■ **WORK INSTRUCTION**: Render the lines of the data below, from the line containing "戦略を設計し、それを現場で着実に実行していくプロセス" to the line containing "幹に関わる重要な仮説を立て、最終的な意思決定を行って", as a JSON list of strings with one string per line. Both end lines are included, and blank lines are omitted.
------------------------------------------------------------
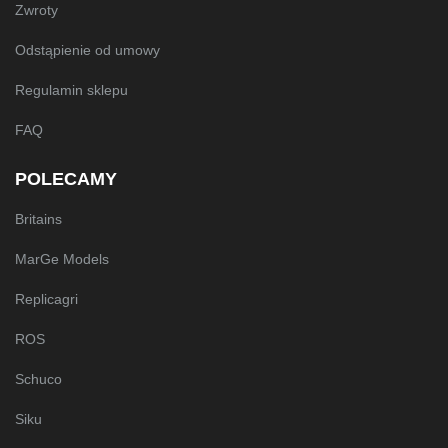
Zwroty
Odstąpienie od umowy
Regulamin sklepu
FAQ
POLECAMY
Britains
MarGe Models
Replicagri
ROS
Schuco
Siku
------------------------------------------------------------
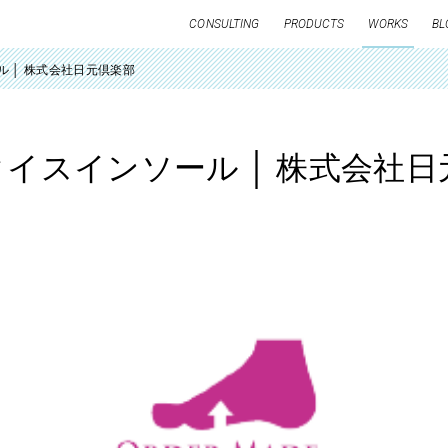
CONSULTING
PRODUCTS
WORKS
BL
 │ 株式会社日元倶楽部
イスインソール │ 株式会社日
------------------------------------------------------------
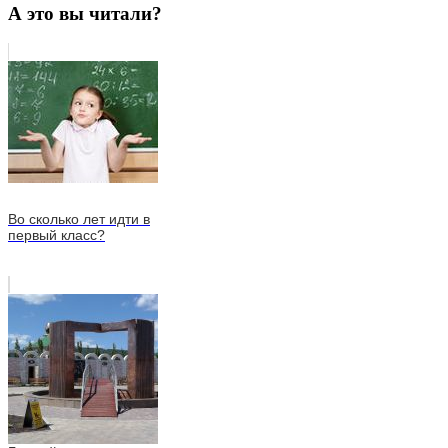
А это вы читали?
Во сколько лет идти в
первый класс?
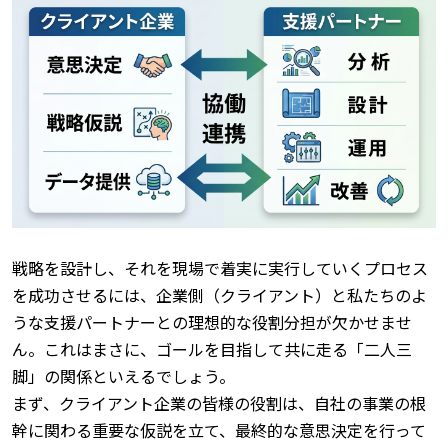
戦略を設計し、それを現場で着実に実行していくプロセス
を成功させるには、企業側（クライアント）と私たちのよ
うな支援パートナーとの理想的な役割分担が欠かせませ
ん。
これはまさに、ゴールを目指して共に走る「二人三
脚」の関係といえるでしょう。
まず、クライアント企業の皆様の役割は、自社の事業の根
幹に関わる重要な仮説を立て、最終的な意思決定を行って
------------------------------------------------------------
■ **RESPONSE TO THE TASK**:
[
  "戦略を設計し、それを現場で着実に実行していくプロセス",
  "を成功させるには、企業側（クライアント）と私たちのよ",
  "うな支援パートナーとの理想的な役割分担が欠かせませ",
  "ん。",
  "これはまさに、ゴールを目指して共に走る「二人三",
  "脚」の関係といえるでしょう。",
  "まず、クライアント企業の皆様の役割は、自社の事業の根",
  "幹に関わる重要な仮説を立て、最終的な意思決定を行って"
]